Valuable apps limited by structure

Rearchitect

High

Highest

Strategic, long-lived, scale-bound apps

Rebuild

Highest

Highest

Apps beyond economical repair

Replace

Variable

N/A (vendor)

Commodity, non-differentiating capabilities

 

Getting this mapping right is the heart of a sound plan. Our guide on how to plan an Azure migration shows how to turn a workload inventory into a sequenced roadmap, so the easy rehosts and the heavier refactors land in the right order.

Where does the Cloud Adoption Framework fit?

Microsoft's Cloud Adoption Framework (CAF) provides the methodology around the 6 Rs - covering strategy, planning, readiness, migration, and governance - while the Well-Architected Framework (WAF) offers pillars (such as reliability, security, cost optimization, operational excellence, and performance efficiency) for evaluating individual workload designs. Both are Microsoft references; the specifics evolve, so treat them as living guidance rather than a fixed checklist.

Used together, they keep an estate-wide migration coherent: CAF governs the program, WAF disciplines each design, and the 6 Rs label the per-workload decision. Centric draws on these alongside its own Microsoft cloud solutions experience, and the practical sequence shows up in the stages of an Azure migration.

How does Centric apply the model?

Centric assesses each workload during its Assess and Plan phase, assigns the appropriate R, and then executes during Migrate and Modernize using tooling such as Azure Migrate for discovery and movement. Lift-and-shift workloads typically complete faster - within weeks - while refactor and rearchitect efforts run longer, often into months, with a milestone-based roadmap agreed up front. The Optimize and Stabilize phase then validates performance, security, and cost, ensuring a rehost does not quietly become an expensive mistake.

Want help assigning the right R to each workload? Centric's Azure migration and modernization services begin with a workload assessment that produces a per-application strategy and a sequenced roadmap. Start the conversation about your estate.

FAQ

What are the 6 Rs of cloud migration?

They are rehost (lift and shift), replatform, refactor, rearchitect, rebuild, and replace - a spectrum of migration strategies from lowest effort and least change to deepest transformation, used to label how each workload should move to the cloud.

Is lift and shift a good migration strategy?

It can be, for the right workloads.
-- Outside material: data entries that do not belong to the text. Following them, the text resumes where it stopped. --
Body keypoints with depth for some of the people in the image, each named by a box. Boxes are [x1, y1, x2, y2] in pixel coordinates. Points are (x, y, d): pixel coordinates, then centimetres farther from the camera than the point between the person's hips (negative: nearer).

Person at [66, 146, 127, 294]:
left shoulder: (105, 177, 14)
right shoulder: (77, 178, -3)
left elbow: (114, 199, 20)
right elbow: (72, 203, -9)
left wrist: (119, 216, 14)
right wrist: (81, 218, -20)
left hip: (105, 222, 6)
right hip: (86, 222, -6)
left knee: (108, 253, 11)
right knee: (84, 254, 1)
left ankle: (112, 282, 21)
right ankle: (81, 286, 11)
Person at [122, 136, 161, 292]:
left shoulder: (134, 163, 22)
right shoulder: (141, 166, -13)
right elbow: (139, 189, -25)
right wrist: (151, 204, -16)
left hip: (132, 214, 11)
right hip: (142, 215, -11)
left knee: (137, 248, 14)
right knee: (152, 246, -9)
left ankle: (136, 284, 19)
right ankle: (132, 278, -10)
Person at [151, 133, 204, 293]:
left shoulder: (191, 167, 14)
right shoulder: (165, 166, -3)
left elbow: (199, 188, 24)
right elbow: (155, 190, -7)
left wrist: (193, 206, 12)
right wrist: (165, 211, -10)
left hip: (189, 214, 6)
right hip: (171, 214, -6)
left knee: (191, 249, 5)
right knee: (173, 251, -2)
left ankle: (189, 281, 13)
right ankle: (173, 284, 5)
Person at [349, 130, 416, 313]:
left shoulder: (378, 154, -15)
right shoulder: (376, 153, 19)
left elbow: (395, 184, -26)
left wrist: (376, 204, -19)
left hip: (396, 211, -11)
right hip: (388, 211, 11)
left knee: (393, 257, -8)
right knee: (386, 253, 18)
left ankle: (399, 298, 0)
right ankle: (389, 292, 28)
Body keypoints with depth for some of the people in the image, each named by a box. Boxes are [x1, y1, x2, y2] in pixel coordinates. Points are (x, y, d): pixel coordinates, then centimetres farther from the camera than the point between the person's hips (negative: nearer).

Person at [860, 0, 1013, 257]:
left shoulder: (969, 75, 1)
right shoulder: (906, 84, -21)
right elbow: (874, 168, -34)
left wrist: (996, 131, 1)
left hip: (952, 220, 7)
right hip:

Rehosting is fast and low-risk, ideal for deadlines and stable applications, but it captures the least cloud-native benefit and can carry technical debt or even raise costs if instances are not right-sized. It is often a first step rather than a destination.

What is the difference between replatform and refactor?

Replatform makes targeted changes (such as adopting a managed database) while leaving the application largely intact. Refactor changes parts of the code or structure to adopt cloud-native patterns. Refactor is more effort but unlocks more elasticity and maintainability.

How do I choose the right migration strategy?

Score each workload on business value, technical health, effort, and risk, then assign the R that maximizes benefit within your constraints. It is a per-workload, portfolio decision - not one strategy for the whole estate.

What is Microsoft's Cloud Adoption Framework?

It is Microsoft's methodology for cloud adoption, spanning strategy, planning, readiness, migration, and governance. Alongside the Well-Architected Framework, it is a standard reference for planning and governing migrations, though Microsoft updates the specifics over time.